When Corruption in Angola is Easier Than in Nigeria

It is an honor for me to be here. I thank Ambassador Lyman and the Council on Foreign Relations for the opportunity to address you this morning.

During our civil wars, the government of Angola consistently pointed to corruption as the second major destructive force in the country after the civil war.  Ironically, in times of peace, corruption has become the most defining issue in governing the nation.  It is a common part of business and government relationships. It has taken root throughout our social fabric. It is so pervasive that by the end of 2009 President José Eduardo dos Santos declared a zero tolerance policy against the scourge – a sinister attempt to deflect attention to the problem and to appease his detractors.

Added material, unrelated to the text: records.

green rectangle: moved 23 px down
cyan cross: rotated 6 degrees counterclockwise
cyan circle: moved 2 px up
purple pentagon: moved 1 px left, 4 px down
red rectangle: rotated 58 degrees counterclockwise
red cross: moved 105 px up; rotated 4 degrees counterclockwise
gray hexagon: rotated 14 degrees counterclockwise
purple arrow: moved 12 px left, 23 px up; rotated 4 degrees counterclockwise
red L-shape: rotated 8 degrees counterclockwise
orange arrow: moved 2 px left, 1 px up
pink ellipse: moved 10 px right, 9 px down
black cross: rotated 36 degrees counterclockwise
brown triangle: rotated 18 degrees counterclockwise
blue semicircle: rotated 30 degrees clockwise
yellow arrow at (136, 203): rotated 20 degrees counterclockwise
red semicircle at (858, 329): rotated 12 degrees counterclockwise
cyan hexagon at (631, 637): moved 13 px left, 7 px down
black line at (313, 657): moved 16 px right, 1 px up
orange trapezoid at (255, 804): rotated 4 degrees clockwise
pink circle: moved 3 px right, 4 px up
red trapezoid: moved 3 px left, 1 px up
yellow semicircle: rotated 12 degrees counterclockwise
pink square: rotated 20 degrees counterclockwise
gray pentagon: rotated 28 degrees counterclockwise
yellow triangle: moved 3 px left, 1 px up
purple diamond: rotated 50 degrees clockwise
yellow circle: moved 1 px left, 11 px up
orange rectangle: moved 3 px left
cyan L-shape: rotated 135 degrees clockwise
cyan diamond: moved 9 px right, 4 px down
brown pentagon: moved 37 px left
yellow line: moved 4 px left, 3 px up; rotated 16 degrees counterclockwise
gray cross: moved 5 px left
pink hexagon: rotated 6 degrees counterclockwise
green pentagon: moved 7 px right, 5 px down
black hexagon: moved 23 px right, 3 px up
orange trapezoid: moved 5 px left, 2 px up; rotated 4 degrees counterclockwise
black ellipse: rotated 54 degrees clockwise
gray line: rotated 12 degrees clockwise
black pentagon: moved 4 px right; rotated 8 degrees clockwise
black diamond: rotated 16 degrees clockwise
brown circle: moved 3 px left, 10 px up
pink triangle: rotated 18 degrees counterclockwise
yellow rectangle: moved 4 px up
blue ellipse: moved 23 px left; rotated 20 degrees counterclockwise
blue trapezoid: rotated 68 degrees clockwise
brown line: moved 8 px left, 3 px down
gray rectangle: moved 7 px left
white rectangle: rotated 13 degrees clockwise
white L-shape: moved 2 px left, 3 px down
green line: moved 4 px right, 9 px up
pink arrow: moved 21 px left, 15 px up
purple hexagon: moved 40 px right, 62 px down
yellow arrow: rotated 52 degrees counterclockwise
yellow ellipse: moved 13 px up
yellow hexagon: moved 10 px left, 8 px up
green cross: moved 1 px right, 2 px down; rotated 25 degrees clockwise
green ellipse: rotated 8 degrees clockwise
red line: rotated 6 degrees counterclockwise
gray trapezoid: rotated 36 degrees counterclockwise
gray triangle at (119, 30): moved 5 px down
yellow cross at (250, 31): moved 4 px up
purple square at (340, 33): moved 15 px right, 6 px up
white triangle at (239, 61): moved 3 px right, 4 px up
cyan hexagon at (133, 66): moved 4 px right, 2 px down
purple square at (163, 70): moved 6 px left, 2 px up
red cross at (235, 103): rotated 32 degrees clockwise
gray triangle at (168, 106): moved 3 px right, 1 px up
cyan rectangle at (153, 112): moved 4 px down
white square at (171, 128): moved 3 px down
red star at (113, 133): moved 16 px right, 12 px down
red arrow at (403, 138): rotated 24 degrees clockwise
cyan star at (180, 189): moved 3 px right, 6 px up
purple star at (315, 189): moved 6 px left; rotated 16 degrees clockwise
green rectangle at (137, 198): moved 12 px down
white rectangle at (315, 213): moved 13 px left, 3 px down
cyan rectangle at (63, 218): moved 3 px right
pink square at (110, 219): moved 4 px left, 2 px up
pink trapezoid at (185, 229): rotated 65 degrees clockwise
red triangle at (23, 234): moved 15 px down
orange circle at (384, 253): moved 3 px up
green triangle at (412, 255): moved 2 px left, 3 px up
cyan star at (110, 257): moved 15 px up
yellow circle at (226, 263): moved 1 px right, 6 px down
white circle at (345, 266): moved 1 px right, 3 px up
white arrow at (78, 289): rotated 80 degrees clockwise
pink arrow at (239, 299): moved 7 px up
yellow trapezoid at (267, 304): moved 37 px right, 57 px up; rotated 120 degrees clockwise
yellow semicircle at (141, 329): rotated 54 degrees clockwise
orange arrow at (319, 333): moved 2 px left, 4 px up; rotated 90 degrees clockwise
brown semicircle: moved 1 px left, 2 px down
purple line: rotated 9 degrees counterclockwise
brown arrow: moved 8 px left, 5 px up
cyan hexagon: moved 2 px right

Since October last year, I set up a website [www.makaangola.org] to monitor corruption in government in the context of the country’s legal framework, and in order to examine how it is affecting the functionality of the state. I have identified four major areas of corruption.  These are:  the transfer of state assets to top government officials, through privatization; the assignment of public contracts to companies owned and often managed by top government officials; joint-ventures between multinationals, top government officials and generals as an imperative of foreign investment; and the multi-billion dollar loans coming from China.

President Dos Santos, who has been in power for 30 years, has been commonly viewed as the epicentre of corruption in government. His recent declaration of a zero tolerance policy does not outline any concrete steps to combat corruption, notwithstanding the approval of a new law on public probity, whose articles already exist in other legal documents.